*** Page text
DISCUSSION & SUPPORT GROUP
SUMMARY OF OCT 24, 2017
You have only moments to live
[Jon Kabat-Zinn, Full Catastrophe Living]
SUPPORTING YOUR PRACTICE
In this segment of our group meeting, usually at the beginning, we want to emphasize that this time is for us to focus on three basic concepts:
- GOOD SELF-CARE – to meet our needs we try to use strategies that have beneficial/positive outcomes for everyone involved; we focus on our needs and put them as a priority;
- SELF-ACCEPTANCE – we are free of shame about ourselves and have the sense we are okay just as we are; if our actions cause negative or harmful impact on ourselves and/or others we are able to accept that we are human and don’t always choose wisely; we are able to accept our mistakes and our ‘failures’ and see them as ways of learning how to live well;
- SELF-COMPASSION – following the three components –
- self-kindness rather than self-judgment – trying to use kind rather than critical self-talk; trying to treat ourselves the way we would a good friend;
- having the perspective of common human experience (common humanity) rather than feeling isolated and ashamed of our suffering; knowing that all humans suffer at times in their lives; accepting that suffering is a part of life (but definitely not the only part);
- mindful attention and acceptance of what is happening right now, in this moment; by bringing ourselves into the here and now as often as we can we create an awareness of being; we create a space between our ‘story’ and simply living a human life, we don’t get over-identified with our situations; we gain a grounded perspective on things
I’d like to suggest that you try to think about these concepts in your daily life whenever you have a moment. I use these things as my daily guides, my spiritual practice, my structure and my foundation. The metta phrases are my daily prayers. When I do this there is so much meaning in my life which in turn gives me many moments, even small ones, of joy.
******
*** Extracted information
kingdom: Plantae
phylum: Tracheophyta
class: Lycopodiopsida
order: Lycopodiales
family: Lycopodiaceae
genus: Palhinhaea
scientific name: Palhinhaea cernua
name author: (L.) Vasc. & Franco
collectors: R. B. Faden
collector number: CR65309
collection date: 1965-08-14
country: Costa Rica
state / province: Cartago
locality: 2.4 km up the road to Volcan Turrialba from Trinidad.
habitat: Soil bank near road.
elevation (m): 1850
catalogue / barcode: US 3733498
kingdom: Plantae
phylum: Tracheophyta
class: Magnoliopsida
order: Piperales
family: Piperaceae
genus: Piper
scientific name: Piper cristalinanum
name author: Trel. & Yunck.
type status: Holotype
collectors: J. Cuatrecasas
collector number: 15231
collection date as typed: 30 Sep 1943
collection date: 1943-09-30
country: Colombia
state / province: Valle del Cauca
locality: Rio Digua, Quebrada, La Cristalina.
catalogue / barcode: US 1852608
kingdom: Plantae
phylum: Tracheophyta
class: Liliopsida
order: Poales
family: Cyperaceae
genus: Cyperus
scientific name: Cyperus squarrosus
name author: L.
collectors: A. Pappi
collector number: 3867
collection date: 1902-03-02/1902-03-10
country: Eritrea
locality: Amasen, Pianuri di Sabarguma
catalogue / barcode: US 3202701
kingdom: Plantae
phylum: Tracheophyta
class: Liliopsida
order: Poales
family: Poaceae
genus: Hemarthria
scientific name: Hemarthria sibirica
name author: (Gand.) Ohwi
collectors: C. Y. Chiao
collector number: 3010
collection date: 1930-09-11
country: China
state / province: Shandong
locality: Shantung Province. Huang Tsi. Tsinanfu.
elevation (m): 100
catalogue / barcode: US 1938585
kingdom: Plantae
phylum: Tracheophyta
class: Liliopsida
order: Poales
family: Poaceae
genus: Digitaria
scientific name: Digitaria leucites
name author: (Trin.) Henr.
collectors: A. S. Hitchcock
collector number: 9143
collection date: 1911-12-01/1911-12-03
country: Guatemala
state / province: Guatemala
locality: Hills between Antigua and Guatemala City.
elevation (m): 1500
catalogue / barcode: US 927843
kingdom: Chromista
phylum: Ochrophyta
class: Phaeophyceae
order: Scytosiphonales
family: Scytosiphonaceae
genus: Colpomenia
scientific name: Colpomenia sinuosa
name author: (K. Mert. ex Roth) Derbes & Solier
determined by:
******
| The tasks |
**a)** In the support group summary, what does the writer call the metta phrases?
**b)** Write a continuation of the support group summary, picking up after its final sentence.

| Written answers |
**a)** The writer calls them their daily prayers.

**b)**
Then when we meet each week think about how you might have tried to apply these concepts over the past week or so, and if you are willing, to share these struggles as well as these successes with us. When we hear about your struggles it helps us all feel more comfortable because we have had the same or similar experiences, and we are often ashamed of them. When you tell us you have had the same feelings we feel a relief that we are not so strange and abnormal. Your successes are equally as important. When we hear about your successes it gives us hope for ourselves that we too can succeed and find moments of accomplishment and joy even amidst our suffering
What a label! One of our group members spoke about feeling like a failure in their life. It made me feel sad. The word is a label that simply makes us feel badly about ourselves. What does failing actually mean? I think failure simply means we haven’t succeeded at obtaining the outcome we wanted. Life is made up of trial and error (failure to meet an objective). We learn by making mistakes. It’s one of the best ways to learn. Like Alanis Morissette, the singer, said “You live you learn”. When you first learn to ride a bike you make many mistakes along the way. Does that mean you are a failure?
Besides, what stood out for me was that this group member has not given up, and is going to try to do something they have not been able to complete several times earlier. Wow! That impresses me a lot more than if was a done deed. It was not accomplishment that stood out for me but character – courage and determination and persistence. The label ‘failure’ does not fit as far as I’m concerned.
TWO SIDES OF THE COIN
My co-facilitator talked about this coin and its two sides…
- one side – the need to be loved and accepted for who we are
- other side – the shame and embarrassment of who we are; the fear of who we are; the fear of being rejected
READING: Compassion for the Self-Critic by Dr. Kristen Neff (in The Self-Acceptance Project edited by Tami Simon (of Sounds True)
Neff begins by talking about the self-esteem movement in the 70s and 80s. It had good intentions but backfired on us. People ended up feeling entitled, special and above average and came to be called the ‘Me Generation’. And if you didn’t feel special and above average then you were not okay. Neff says instead we need to shift from judging ourselves (even) positively to relating to ourselves kindly. Self-compassion is a good answer to this.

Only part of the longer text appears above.